● Your tasks:
1. According to the CORAL project post, roughly how many technical consultants did IBM Systems Lab Services contribute?
2. Set down, word for word, the part of the CORAL project post that opens with the words containing "The CORAL project includes" and closes with "Livermore National Laboratories.".
3. Continue the CORAL project post after its final sentence.

● Document segment:
Start of Block

IBM Systems Lab Services

The world’s smartest supercomputers, built on IBM Systems

Share this post:

Every year, computers get smarter and faster as they adapt to emerging technology challenges. Collaborating on these industry-leading computing solutions is an exciting frontier. As we begin a new year, IBM Systems Lab Services is wrapping up our largest contract to date on one such project — a collaborative high-performance computing (HPC) endeavor by the US Department of Energy (DOE) called CORAL.

The CORAL project includes some of the world’s smartest and most powerful computers, built on IBM Power Systems with IBM Elastic Storage Server, IBM Spectrum Scale and an IBM software stack. A large team effort by IBM Systems Lab Services was vital to its successful implementation.

What is the CORAL project?

CORAL stands for “Collaboration of Oak Ridge, Argonne and Livermore.” The project is a collaboration between the National Nuclear Security Administration’s Advanced Simulation and Computing (ASC) Program and the Office of Science’s ASC Research program that culminates in high-performance supercomputers at Oak Ridge, Argonne and Lawrence Livermore National Laboratories.

Collaboration for success

CORAL was a huge project with many moving parts, and successful delivery required leadership from technical professionals with proven expertise on IT infrastructure design and implementation. Lab Services contributed roughly 40 technical consultants who put in approximately 20,000 hours of service over the last two and a half years, starting with deploying early-access systems with IBM POWER8 to accelerate IBM POWER9 adoption.

We provided a wide range of services, including designing, planning and implementing the deployment.  Specifically, Lab Services:

  • Delivered technical project management for the Oak Ridge and Livermore CORAL systems
  • Assisted IBM Development and Manufacturing with cluster infrastructure design and build
  • Provided detailed schedules, resource plans and costs for solution deployments
  • Leveraged sub-contractors for the labor-intensive physical build-outs of racks and HPC hardware
  • Performed hardware installation and system build-out of the HPC compute and Elastic Storage Server storage cluster systems
  • Provided hardware verification, cluster management verification prior to advanced cluster testing
  • Provided assistance to IBM Development during triage efforts, deployment fixes and final acceptance support
  • Interfaced with our NVIDIA, Mellanox, Seagate and Red Hat partners
  • Worked closely with Mellanox for Infiniband and Ethernet network cabling installation design and bring-up support

These contributions were vital to the successful implementation of CORAL, and now we have the opportunity to see the world’s most powerful computers put to work using artificial intelligence (AI) for scientific research.

End of Block

● Data excerpts:

Start of Block

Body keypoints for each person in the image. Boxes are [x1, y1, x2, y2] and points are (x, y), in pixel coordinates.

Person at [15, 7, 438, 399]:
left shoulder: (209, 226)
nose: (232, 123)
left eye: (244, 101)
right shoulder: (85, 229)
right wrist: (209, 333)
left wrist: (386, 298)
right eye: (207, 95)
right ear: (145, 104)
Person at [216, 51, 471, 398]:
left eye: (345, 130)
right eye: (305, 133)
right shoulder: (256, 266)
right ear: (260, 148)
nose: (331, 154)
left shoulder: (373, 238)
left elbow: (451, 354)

End of Block
Start of Block

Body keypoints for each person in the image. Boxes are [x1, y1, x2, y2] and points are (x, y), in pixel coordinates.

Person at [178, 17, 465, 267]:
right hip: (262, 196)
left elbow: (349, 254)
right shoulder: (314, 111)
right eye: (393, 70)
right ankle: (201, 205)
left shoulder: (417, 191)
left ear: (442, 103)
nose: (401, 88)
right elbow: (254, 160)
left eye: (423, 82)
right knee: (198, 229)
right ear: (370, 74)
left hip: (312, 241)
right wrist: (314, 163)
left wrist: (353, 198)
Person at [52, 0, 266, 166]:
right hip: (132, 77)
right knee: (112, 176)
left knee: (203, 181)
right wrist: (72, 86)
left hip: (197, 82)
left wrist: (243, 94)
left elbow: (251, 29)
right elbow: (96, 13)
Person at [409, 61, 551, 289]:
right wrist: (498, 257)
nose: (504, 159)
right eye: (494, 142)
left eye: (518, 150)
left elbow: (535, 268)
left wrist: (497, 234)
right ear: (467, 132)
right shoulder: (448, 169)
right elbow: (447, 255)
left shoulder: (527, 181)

End of Block
Start of Block

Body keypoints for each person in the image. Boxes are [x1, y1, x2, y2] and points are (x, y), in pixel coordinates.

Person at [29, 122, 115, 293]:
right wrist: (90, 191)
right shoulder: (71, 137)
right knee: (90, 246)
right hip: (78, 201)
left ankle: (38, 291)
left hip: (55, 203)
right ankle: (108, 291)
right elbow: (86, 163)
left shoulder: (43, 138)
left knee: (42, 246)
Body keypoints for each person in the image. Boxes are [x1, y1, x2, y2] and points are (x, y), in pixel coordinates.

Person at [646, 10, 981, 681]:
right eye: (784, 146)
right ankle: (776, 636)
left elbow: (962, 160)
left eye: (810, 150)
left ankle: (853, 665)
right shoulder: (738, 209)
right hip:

End of Block

● Answers to the exercises:
1. Roughly 40 technical consultants.

2.
The CORAL project includes some of the world’s smartest and most powerful computers, built on IBM Power Systems with IBM Elastic Storage Server, IBM Spectrum Scale and an IBM software stack. A large team effort by IBM Systems Lab Services was vital to its successful implementation.

What is the CORAL project?

CORAL stands for “Collaboration of Oak Ridge, Argonne and Livermore.” The project is a collaboration between the National Nuclear Security Administration’s Advanced Simulation and Computing (ASC) Program and the Office of Science’s ASC Research program that culminates in high-performance supercomputers at Oak Ridge, Argonne and Lawrence Livermore National Laboratories.

3.
About the supercomputers

Summit is the HPC system at Oak Ridge National Laboratory (currently positioned as number 1 of the Top 500 most powerful commercially available computer systems today), and Sierra is the HPC system at Lawrence Livermore National Laboratory (ranked number 2).

For the tech-minded among us, these computers have 200 and 125 petaflop theoretical peaks, respectively. A petaflop is equal to a thousand trillion floating-point operations per second, and if that sounds like a ridiculous number, it is. The performance of these supercomputers is akin to having hundreds of thousands of PCs working on a problem at the same time! Not only that, but the systems take up considerably less space and are at least five times more efficient than the previous system.

Lab Services also worked on other large computers as part of the CORAL project, such as Lassen, also at Livermore (and ranked number 11 in the top 500).

What CORAL aims to achieve

The supercomputing capabilities in Summit and Sierra will help the DOE labs embrace AI and deep learning capabilities to achieve their respective missions around open scientific research and enhancing national defense. Researchers will be able to work faster and smarter — creating more complex code and producing models and simulations with greater resolution and higher fidelity to fuel their scientific research.

Key solutions and partnerships for high-performance computing

AI, deep learning and data analytics are buzzwords in tech circles today. These technologies are driving the future of business, and HPC systems are evolving rapidly to help organizations build the infrastructure to support faster insights with every workload.

CORAL’s Summit and Sierra supercomputing systems are the direct result of extended partnerships with leading technology providers. Each IBM Power Systems AC922 pairs IBM POWER9 processors with NVIDIA Tesla GPU accelerators connected with next-generation NVIDIA NVLink, a multi-channel interconnect technology that provides more bandwidth than PCIe Gen 3 and facilitates combinations of GPU and CPU inter-communications. Mellanox’s partnership has brought key advances to Infiniband high-speed connectivity to data storage through a robust implementation for adaptive routing and offloading collective operations with their Scalable Hierarchical Aggregation and Reduction Protocol (SHARP). Lastly, Red Hat’s partnership provides the enterprise Linux distribution and expertise with integrating complex software allowing the HPC compute cluster applications to leverage these technologies for accessing the file systems and data storage hosted on a complete high-density, high-performance storage solution provided by IBM Elastic Storage Server, IBM Spectrum Scale and Spectrum Scale RAID software.

Proven IT infrastructure expertise for the cognitive era

The consultants in IBM Systems Lab Services have a wealth of experience delivering a wide range of IT infrastructure solutions. Our experience designing, building and delivering IBM Systems infrastructure solutions for HPC and AI helped us to play a critical role in building the most powerful computers on the planet today.

If you’re looking for support on an upcoming HPC or AI analytics project, contact us today.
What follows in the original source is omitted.